Is Your Automated Personalization Really Personal?

August 12th, 2016

Is Your Automated Personalization Really Personal

It’s no great secret that the majority of our online connections are hollow. A Facebook friend directory in the thousands means mostly squat at the end of the day, yet we’re always looking to expand our network even if it means we’re further thinning out connections that are mostly surface-level to begin with. As we get more Likes, and the percentage of those Likers we’d actually want to get a beer with shrinks, we start to understand a cold truth: personalization doesn’t scale.

Automation Is Getting Smarter, But So Are We

As brands have tried harder and harder in recent years to become more human, they’ve run into the same problems of automating engagement. They want to be our friends, want to know everything about us, want to be there for us in the exact right moments—all elements of a more personal relationship. But how much personalized automation are we willing to put up with, especially when the illusion of personalization is usually shattered? Or even worse, when that personalization makes us feel bad about ourselves?

Every company wants to engage, to be a “part of the conversation.” But how many of them are actually good at the listening part of that conversation? Sure, automated processes have made it easier to reach out with an email on a customer’s birthday. But what most automation doesn’t allow for are those surprise-and-delight moments that feel like real, organic communication. And people (who are more than just consumers, remember) are living in a “swipe right” world and can see right through your superficial message. It’s not shocking then that 60 percent of retailers expect zero ROI from supposed personalized communication.

We Know What Real Feels Like

We’re hard-wired to react and understand physical connections. Humans can communicate 8 out of 12 emotions by using touch alone. Automated engagement can evaluate the last ten movies you watched on Netflix and still recommend a clunker. It’s unforgiving, and for users of technology, mistakes like this can be unforgivable. If a brand builds itself up to be one that “knows” people, and it serves them pointless or incorrect communication, that’s a deal-breaker.

It’s not as if people don’t want to be communicated with by the brands they love—90 percent have interacted with brands in some way, usually on social. So why is it so hard to find the right balance of automation and customization when it comes to dialogue?

As companies scale, they become further removed from the basics. During the early growth stages of a business, face-to-face communication and thoughtful personal interactions are a founder’s bread and butter. Business quickly grows because people feel important. Leads are always followed up with human touch. Then the pressure of the sale becomes real, and growing the stable of well-catered-to, loyal customers means hoping automation can cover some of the work founders and CEOs used to take on themselves. Pretty soon, you’re congratulating people on becoming new parents by mistake.
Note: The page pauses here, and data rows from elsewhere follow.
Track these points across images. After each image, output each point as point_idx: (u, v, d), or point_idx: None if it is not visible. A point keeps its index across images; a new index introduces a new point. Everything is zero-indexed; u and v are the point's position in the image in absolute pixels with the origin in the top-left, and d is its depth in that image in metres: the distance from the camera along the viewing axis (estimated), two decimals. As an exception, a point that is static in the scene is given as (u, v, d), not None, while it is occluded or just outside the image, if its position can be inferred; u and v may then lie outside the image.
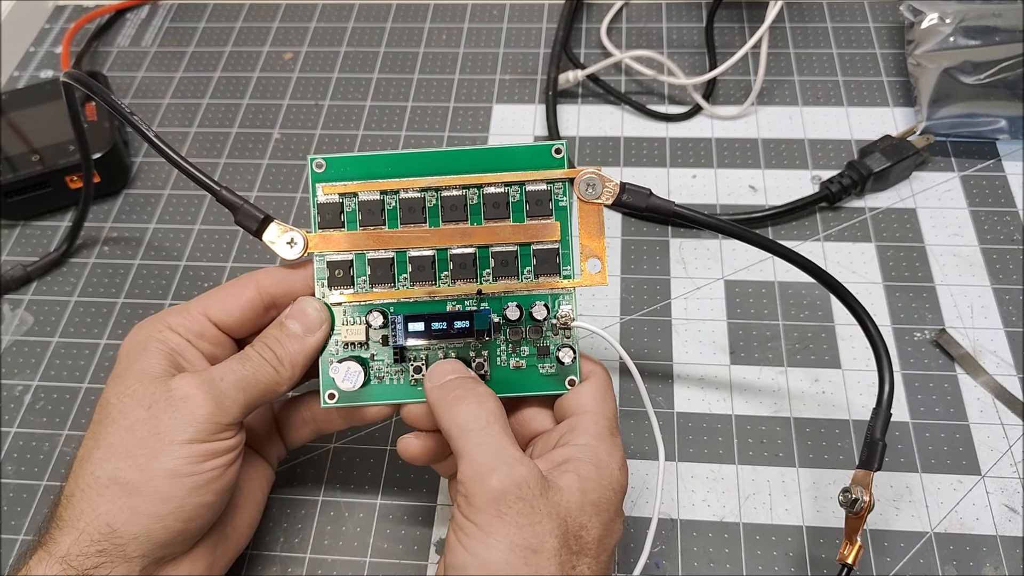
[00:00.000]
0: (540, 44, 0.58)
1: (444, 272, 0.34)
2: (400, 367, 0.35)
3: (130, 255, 0.49)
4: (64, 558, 0.30)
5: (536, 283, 0.34)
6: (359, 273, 0.34)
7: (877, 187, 0.48)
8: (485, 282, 0.34)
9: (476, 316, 0.33)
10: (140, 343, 0.33)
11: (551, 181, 0.34)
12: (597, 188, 0.34)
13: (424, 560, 0.37)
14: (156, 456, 0.31)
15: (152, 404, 0.31)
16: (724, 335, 0.43)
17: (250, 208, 0.34)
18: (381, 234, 0.34)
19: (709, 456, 0.40)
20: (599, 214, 0.35)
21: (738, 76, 0.55)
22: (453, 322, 0.33)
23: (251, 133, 0.55)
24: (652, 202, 0.35)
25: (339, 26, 0.61)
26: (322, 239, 0.34)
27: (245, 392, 0.32)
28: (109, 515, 0.30)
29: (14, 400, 0.44)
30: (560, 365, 0.34)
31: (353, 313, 0.34)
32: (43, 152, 0.50)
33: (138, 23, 0.62)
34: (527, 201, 0.34)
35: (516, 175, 0.34)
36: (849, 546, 0.32)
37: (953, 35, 0.49)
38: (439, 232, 0.34)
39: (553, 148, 0.34)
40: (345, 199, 0.35)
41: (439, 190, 0.34)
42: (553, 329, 0.34)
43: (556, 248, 0.34)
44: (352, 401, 0.35)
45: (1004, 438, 0.39)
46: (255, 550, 0.38)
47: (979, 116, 0.48)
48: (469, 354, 0.35)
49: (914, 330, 0.43)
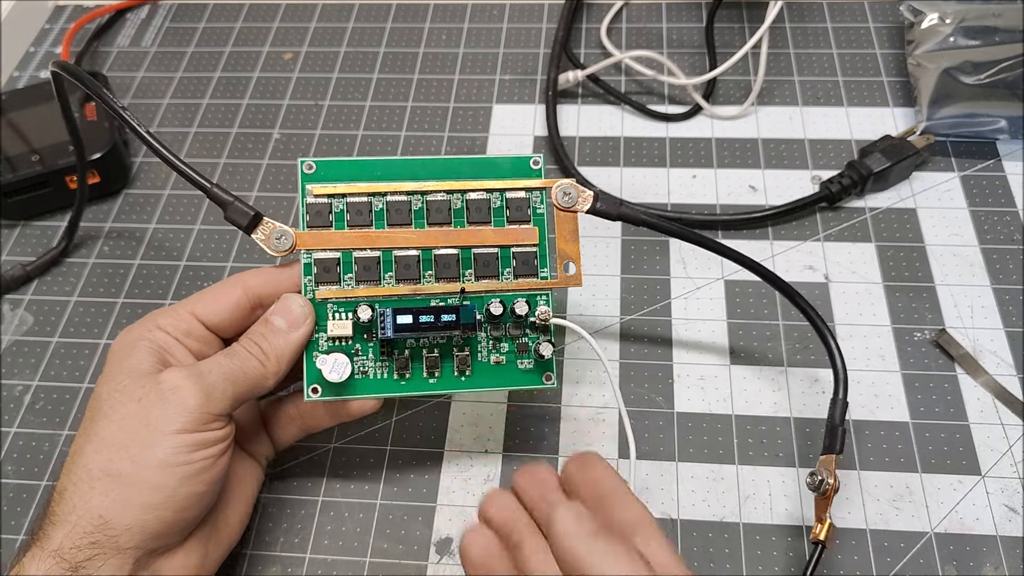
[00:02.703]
0: (540, 44, 0.58)
1: (428, 272, 0.36)
2: (384, 361, 0.35)
3: (130, 255, 0.49)
4: (56, 552, 0.30)
5: (515, 283, 0.36)
6: (346, 271, 0.35)
7: (877, 187, 0.48)
8: (467, 281, 0.36)
9: (462, 310, 0.35)
10: (129, 343, 0.34)
11: (530, 190, 0.37)
12: (572, 196, 0.37)
13: (424, 560, 0.37)
14: (148, 447, 0.31)
15: (142, 397, 0.32)
16: (724, 335, 0.43)
17: (240, 205, 0.35)
18: (368, 234, 0.36)
19: (709, 456, 0.40)
20: (574, 221, 0.37)
21: (738, 76, 0.55)
22: (440, 315, 0.34)
23: (251, 133, 0.55)
24: (623, 210, 0.37)
25: (339, 26, 0.61)
26: (310, 237, 0.35)
27: (233, 385, 0.33)
28: (102, 507, 0.30)
29: (14, 400, 0.44)
30: (539, 359, 0.36)
31: (339, 309, 0.35)
32: (43, 152, 0.50)
33: (138, 23, 0.62)
34: (507, 207, 0.36)
35: (497, 183, 0.36)
36: (820, 526, 0.34)
37: (953, 35, 0.49)
38: (424, 234, 0.36)
39: (531, 160, 0.37)
40: (334, 200, 0.36)
41: (425, 194, 0.36)
42: (532, 327, 0.36)
43: (535, 251, 0.36)
44: (336, 394, 0.35)
45: (1004, 438, 0.39)
46: (255, 550, 0.38)
47: (979, 116, 0.48)
48: (452, 350, 0.36)
49: (914, 330, 0.43)
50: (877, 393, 0.41)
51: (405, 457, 0.40)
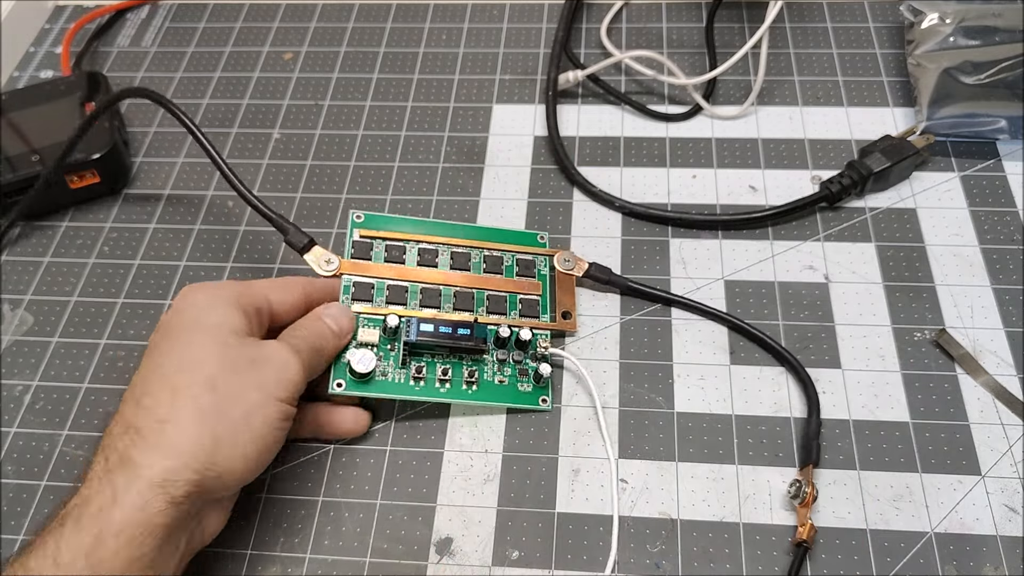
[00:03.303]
0: (540, 44, 0.58)
1: (447, 304, 0.42)
2: (402, 369, 0.40)
3: (130, 255, 0.49)
4: (161, 484, 0.31)
5: (520, 321, 0.42)
6: (378, 294, 0.42)
7: (877, 187, 0.48)
8: (480, 314, 0.42)
9: (476, 327, 0.40)
10: (216, 301, 0.36)
11: (536, 255, 0.45)
12: (571, 263, 0.45)
13: (424, 560, 0.37)
14: (262, 406, 0.34)
15: (255, 359, 0.35)
16: (724, 335, 0.43)
17: (299, 232, 0.41)
18: (400, 268, 0.43)
19: (709, 456, 0.40)
20: (572, 281, 0.45)
21: (738, 76, 0.55)
22: (457, 328, 0.40)
23: (251, 133, 0.55)
24: (612, 277, 0.45)
25: (339, 26, 0.61)
26: (352, 265, 0.42)
27: (312, 372, 0.37)
28: (210, 443, 0.32)
29: (14, 400, 0.44)
30: (538, 378, 0.41)
31: (368, 323, 0.41)
32: (43, 152, 0.50)
33: (138, 23, 0.62)
34: (517, 264, 0.44)
35: (510, 246, 0.45)
36: (802, 528, 0.36)
37: (953, 35, 0.49)
38: (446, 274, 0.43)
39: (539, 236, 0.46)
40: (375, 241, 0.43)
41: (450, 246, 0.44)
42: (532, 357, 0.42)
43: (537, 299, 0.43)
44: (357, 391, 0.39)
45: (1004, 438, 0.39)
46: (255, 550, 0.38)
47: (979, 116, 0.48)
48: (462, 367, 0.41)
49: (914, 330, 0.43)
50: (877, 393, 0.41)
51: (405, 457, 0.40)
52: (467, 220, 0.49)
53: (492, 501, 0.39)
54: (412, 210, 0.50)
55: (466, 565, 0.37)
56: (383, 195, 0.51)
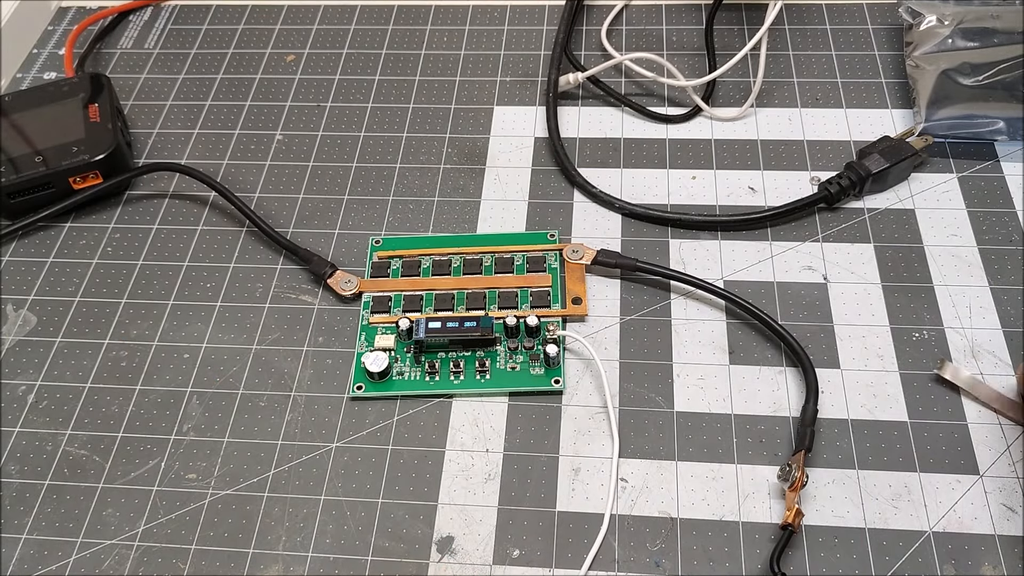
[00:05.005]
0: (541, 46, 0.58)
1: (460, 306, 0.45)
2: (417, 368, 0.43)
3: (133, 256, 0.49)
4: None
5: (531, 311, 0.44)
6: (395, 305, 0.45)
7: (876, 188, 0.48)
8: (492, 309, 0.44)
9: (482, 319, 0.42)
10: None
11: (545, 251, 0.47)
12: (580, 252, 0.46)
13: (425, 559, 0.38)
14: None
15: None
16: (724, 335, 0.44)
17: (322, 260, 0.46)
18: (415, 280, 0.46)
19: (709, 456, 0.40)
20: (581, 269, 0.46)
21: (737, 78, 0.55)
22: (464, 322, 0.42)
23: (253, 135, 0.55)
24: (620, 260, 0.45)
25: (341, 28, 0.61)
26: (370, 283, 0.46)
27: None
28: None
29: (17, 400, 0.44)
30: (548, 360, 0.42)
31: (386, 330, 0.44)
32: (46, 153, 0.50)
33: (141, 25, 0.63)
34: (527, 262, 0.46)
35: (521, 247, 0.47)
36: (789, 512, 0.36)
37: (951, 37, 0.50)
38: (459, 280, 0.46)
39: (548, 234, 0.47)
40: (392, 260, 0.47)
41: (463, 255, 0.46)
42: (543, 341, 0.43)
43: (548, 290, 0.45)
44: (376, 391, 0.42)
45: (1003, 438, 0.39)
46: (257, 549, 0.38)
47: (977, 117, 0.49)
48: (474, 361, 0.42)
49: (912, 330, 0.43)
50: (876, 393, 0.41)
51: (406, 456, 0.41)
52: (468, 221, 0.49)
53: (493, 500, 0.39)
54: (413, 210, 0.50)
55: (467, 563, 0.37)
56: (385, 196, 0.51)
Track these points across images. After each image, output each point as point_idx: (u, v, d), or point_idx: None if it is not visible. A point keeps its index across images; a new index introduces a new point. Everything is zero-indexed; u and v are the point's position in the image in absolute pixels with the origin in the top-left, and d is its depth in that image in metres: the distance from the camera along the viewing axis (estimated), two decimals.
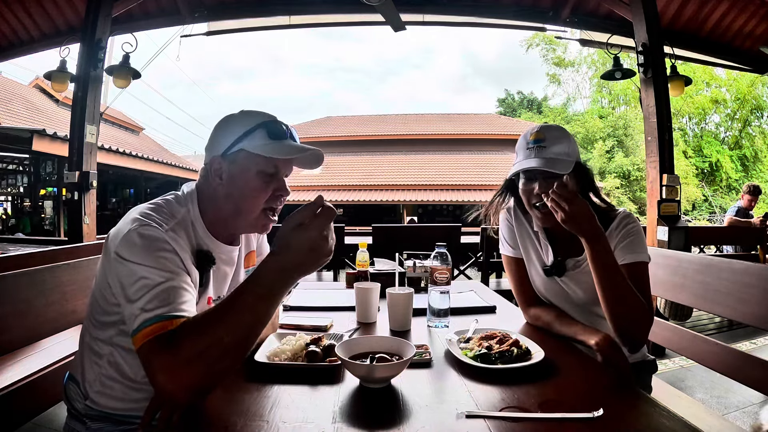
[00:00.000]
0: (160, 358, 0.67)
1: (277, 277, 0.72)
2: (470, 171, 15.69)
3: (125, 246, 0.77)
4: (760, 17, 3.80)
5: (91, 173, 3.32)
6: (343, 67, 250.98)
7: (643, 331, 1.05)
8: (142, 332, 0.70)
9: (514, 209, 1.33)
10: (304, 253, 0.72)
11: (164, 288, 0.74)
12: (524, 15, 4.06)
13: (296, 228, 0.73)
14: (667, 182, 3.11)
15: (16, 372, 1.37)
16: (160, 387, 0.67)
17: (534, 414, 0.72)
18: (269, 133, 0.90)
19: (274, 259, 0.73)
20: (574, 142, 1.17)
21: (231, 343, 0.69)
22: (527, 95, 28.40)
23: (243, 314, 0.71)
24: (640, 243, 1.12)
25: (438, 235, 3.20)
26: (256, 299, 0.71)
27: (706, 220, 17.55)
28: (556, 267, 1.21)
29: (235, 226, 0.96)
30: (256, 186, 0.90)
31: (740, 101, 18.78)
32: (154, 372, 0.67)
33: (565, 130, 1.18)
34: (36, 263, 1.57)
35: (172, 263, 0.78)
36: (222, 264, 0.96)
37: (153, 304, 0.72)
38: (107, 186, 12.23)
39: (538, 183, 1.14)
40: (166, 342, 0.69)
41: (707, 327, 3.58)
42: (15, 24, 3.90)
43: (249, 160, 0.90)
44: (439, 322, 1.22)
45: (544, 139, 1.14)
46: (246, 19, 4.23)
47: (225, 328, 0.69)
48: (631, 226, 1.13)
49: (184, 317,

Technology can be used to amplify about a fourth of the total engagement pie—anything beyond that, and people notice that a company is generalizing. Bad sales strategies bank on a strategy of confusion; they hope people won’t notice the automation. So a random post-download email disguised as a piece of authentic communication might get a click, but it’ll also enrage the receiver once they see how phony it is.

Old School Is Still Cool

When you take a step back, you realize that personalization is not rocket science. But it often is hard. And, it’s the little things that count. A handwritten note is special—people hang on to that stuff for years. It shows thought. A bulk email thanking someone for showing up to your webinar? That’s beelined for the trash. If you really think you know your customers, then you should know that appreciation for a personalized touch is universal. Personalization surprises people in this modern age because it interrupts the normal pattern.

Smart marketers realize the psychological benefits of personalization and are finally beginning to merge the digital and physical worlds together. Physical APIs are becoming more commonplace and have become just as efficient as (and more effective than) sending an email. Marketers can call upon the data to segment and target individuals, then combine that with the knockout punch of a handwritten note or gift card. Personalized correspondence like this can increase response to a marketing campaign by 30 to 50 percent, mostly because it’s so old school that it seems revolutionary. And it scales.

It wasn’t too long ago when the idea of brands communicating at all directly to their consumers was unheard of—the channels didn’t even exist to do so. Now, we expect every user experience to be customizable to fit our needs while expecting brands to converse with us in a way that feels completely natural. It’s not an easy ask for companies, granted. The ones that are able to walk the balance by automating to a point while still making us feel like they give a crap will be the real, almost human, partners we’re looking for.